What this task involves - Down to the last line, restate the records word for word, but not the pictures.

Dataset entries -
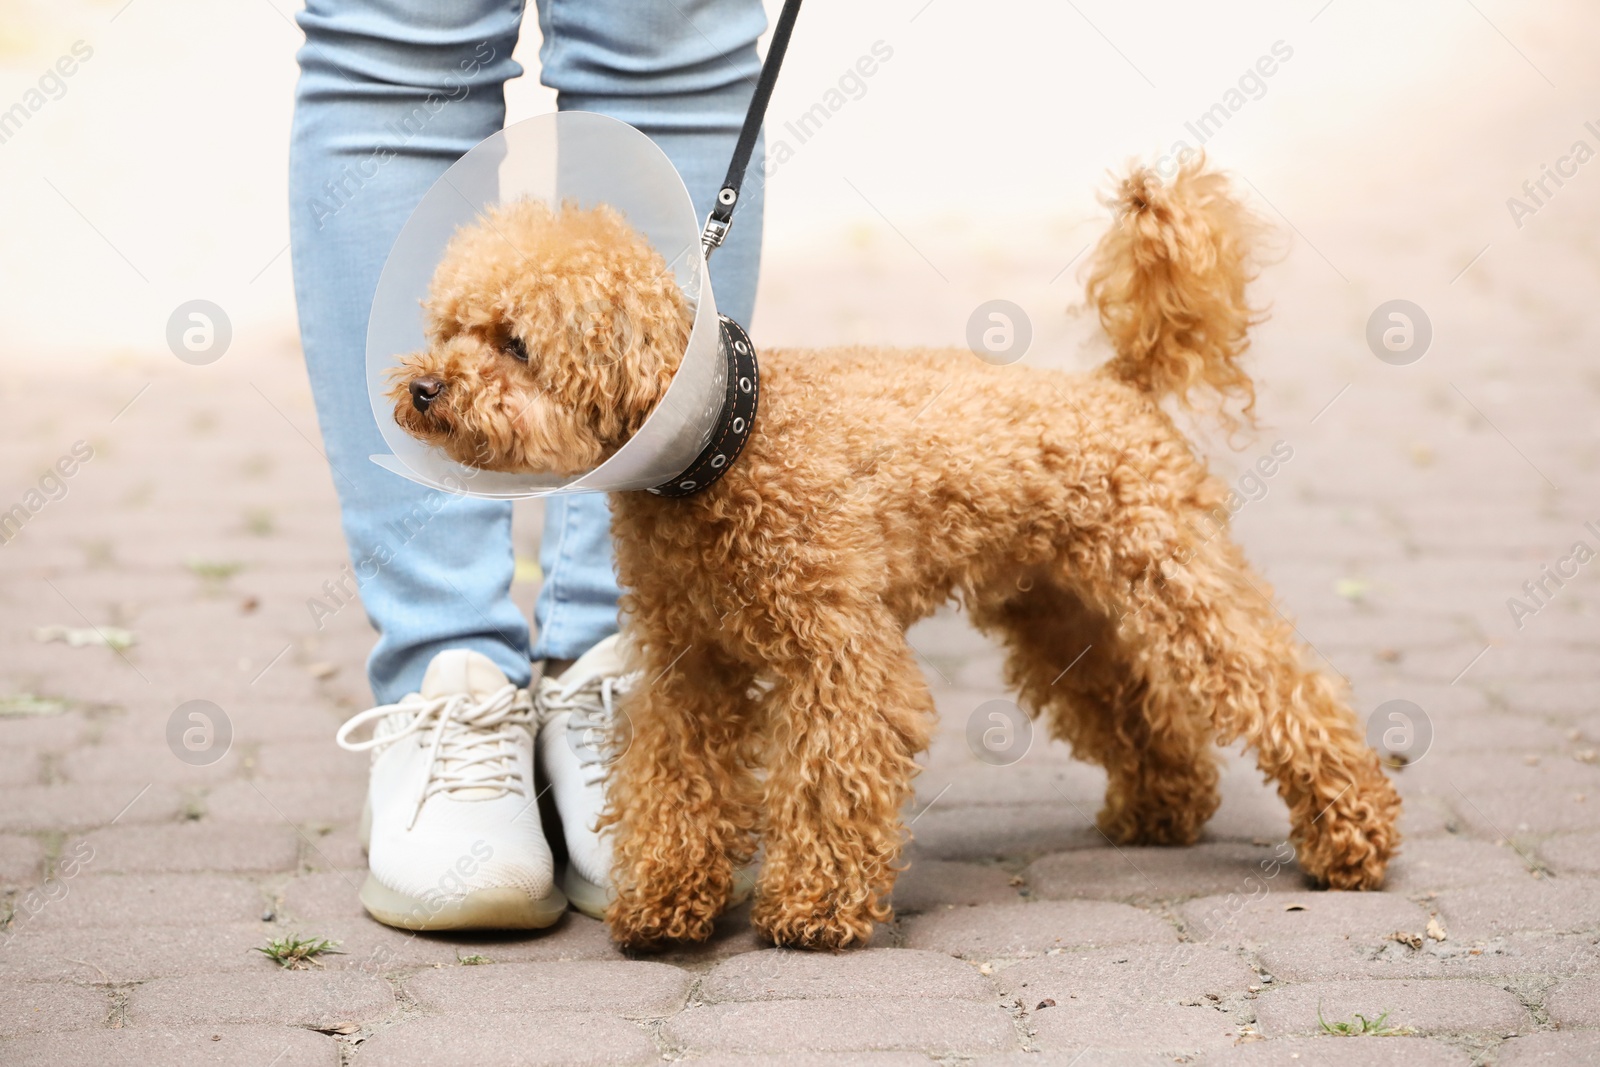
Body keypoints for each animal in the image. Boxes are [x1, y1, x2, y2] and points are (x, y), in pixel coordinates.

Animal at [387, 156, 1401, 953]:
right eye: (448, 327)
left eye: (516, 343)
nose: (424, 389)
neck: (730, 448)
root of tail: (1120, 388)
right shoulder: (688, 667)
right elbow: (676, 783)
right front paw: (667, 902)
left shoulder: (841, 654)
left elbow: (830, 778)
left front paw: (813, 907)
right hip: (1058, 608)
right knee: (1133, 700)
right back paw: (1165, 806)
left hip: (1178, 577)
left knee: (1287, 689)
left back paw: (1353, 835)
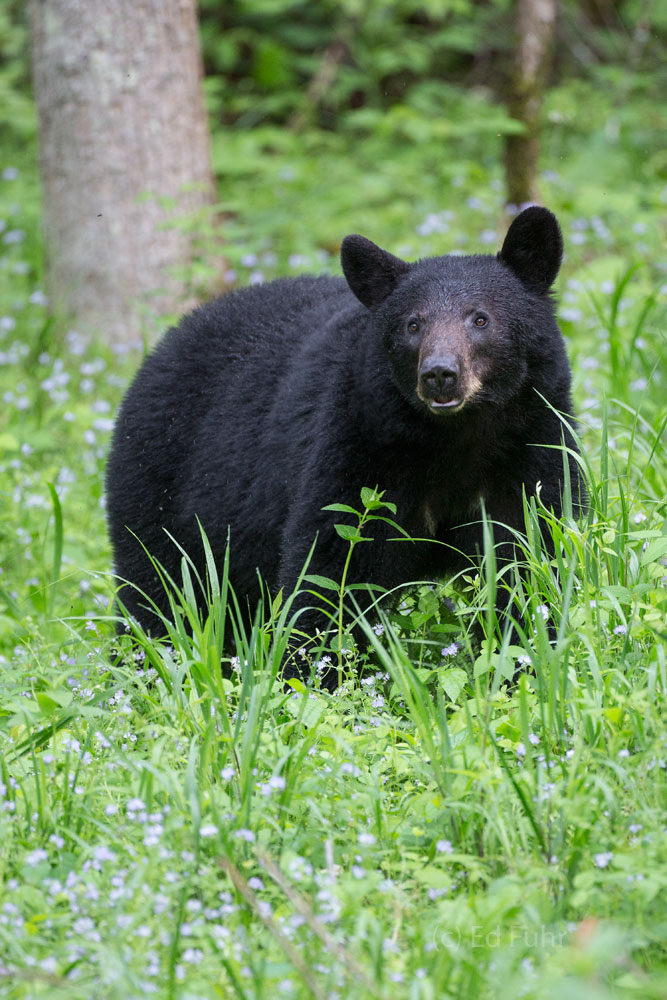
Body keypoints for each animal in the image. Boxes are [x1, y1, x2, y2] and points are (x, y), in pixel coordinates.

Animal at [105, 206, 584, 664]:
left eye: (480, 319)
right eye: (412, 324)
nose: (439, 374)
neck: (455, 439)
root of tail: (165, 342)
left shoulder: (533, 451)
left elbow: (528, 561)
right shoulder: (359, 448)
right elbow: (329, 571)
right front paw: (312, 671)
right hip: (160, 485)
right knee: (159, 592)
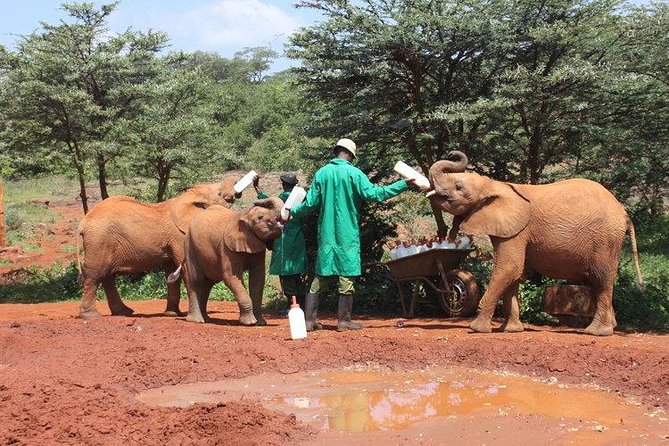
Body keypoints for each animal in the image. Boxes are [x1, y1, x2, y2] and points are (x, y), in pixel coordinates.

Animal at [77, 177, 241, 318]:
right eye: (219, 193)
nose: (237, 191)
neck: (188, 197)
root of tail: (83, 222)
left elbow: (171, 272)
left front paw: (173, 314)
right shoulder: (180, 235)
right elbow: (185, 269)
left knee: (108, 277)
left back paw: (124, 312)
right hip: (98, 241)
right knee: (95, 275)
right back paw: (91, 316)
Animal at [177, 197, 284, 326]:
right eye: (260, 217)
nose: (258, 201)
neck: (244, 214)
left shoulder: (257, 248)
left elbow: (257, 279)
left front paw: (261, 323)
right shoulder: (227, 248)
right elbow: (231, 277)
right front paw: (249, 323)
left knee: (207, 284)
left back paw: (207, 319)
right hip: (189, 246)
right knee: (196, 281)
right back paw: (197, 320)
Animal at [428, 151, 644, 336]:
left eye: (459, 187)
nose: (452, 153)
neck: (496, 185)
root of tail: (624, 213)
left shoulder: (518, 231)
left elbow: (508, 268)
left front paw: (477, 329)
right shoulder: (513, 231)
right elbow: (514, 274)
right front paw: (511, 330)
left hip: (605, 240)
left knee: (601, 279)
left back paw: (596, 332)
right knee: (595, 282)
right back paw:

Exercise solution -
Body keypoints for each animal in the image. Boxes are [x1, y1, x2, y2] and points are (x, y), in pixel coordinates.

Animal at [387, 156, 1401, 953]:
right eye: (448, 327)
left eye: (516, 343)
nose: (424, 389)
neck: (730, 448)
root of tail: (1120, 388)
right shoulder: (688, 667)
right elbow: (676, 783)
right front paw: (667, 902)
left shoulder: (841, 654)
left elbow: (830, 778)
left front paw: (813, 907)
right hip: (1058, 608)
right knee: (1133, 700)
right back paw: (1165, 806)
left hip: (1178, 577)
left knee: (1287, 689)
left back paw: (1353, 835)
Body keypoints for each animal in the image. Boxes are [x1, y1, x2, y2] and points are (x, y), in pixel coordinates.

Animal at [105, 206, 584, 664]:
left eye: (480, 319)
right eye: (412, 324)
nose: (439, 374)
neck: (455, 439)
root of tail: (165, 342)
left shoulder: (533, 451)
left elbow: (528, 561)
right shoulder: (359, 448)
right elbow: (329, 571)
right front paw: (312, 671)
right hip: (160, 485)
right knee: (159, 592)
Body keypoints for each animal in the image. Boxes are [x1, y1, x2, y2] and points are (x, y), in pixel coordinates.

Animal at [77, 177, 241, 318]:
right eye: (219, 193)
nose: (237, 191)
neck: (188, 197)
root of tail: (83, 222)
left elbow: (171, 272)
left front paw: (173, 314)
right shoulder: (180, 235)
right elbow: (185, 269)
left knee: (108, 277)
left back paw: (124, 312)
right hip: (98, 241)
right knee: (95, 275)
right back paw: (91, 316)
Animal at [177, 197, 284, 326]:
right eye: (260, 217)
nose: (258, 201)
neck: (244, 214)
left shoulder: (257, 248)
left elbow: (257, 279)
left front paw: (261, 323)
right shoulder: (227, 248)
right elbow: (231, 277)
right front paw: (249, 323)
left knee: (207, 284)
left back paw: (207, 319)
right hip: (189, 246)
right knee: (196, 281)
right back paw: (197, 320)
Animal at [428, 151, 644, 336]:
left eye: (459, 187)
nose: (452, 153)
neck: (496, 185)
root of tail: (624, 213)
left shoulder: (518, 231)
left elbow: (508, 268)
left front paw: (477, 329)
right shoulder: (513, 231)
right elbow: (514, 274)
right front paw: (511, 330)
left hip: (605, 240)
left knee: (601, 279)
left back paw: (596, 332)
right knee: (595, 282)
right back paw:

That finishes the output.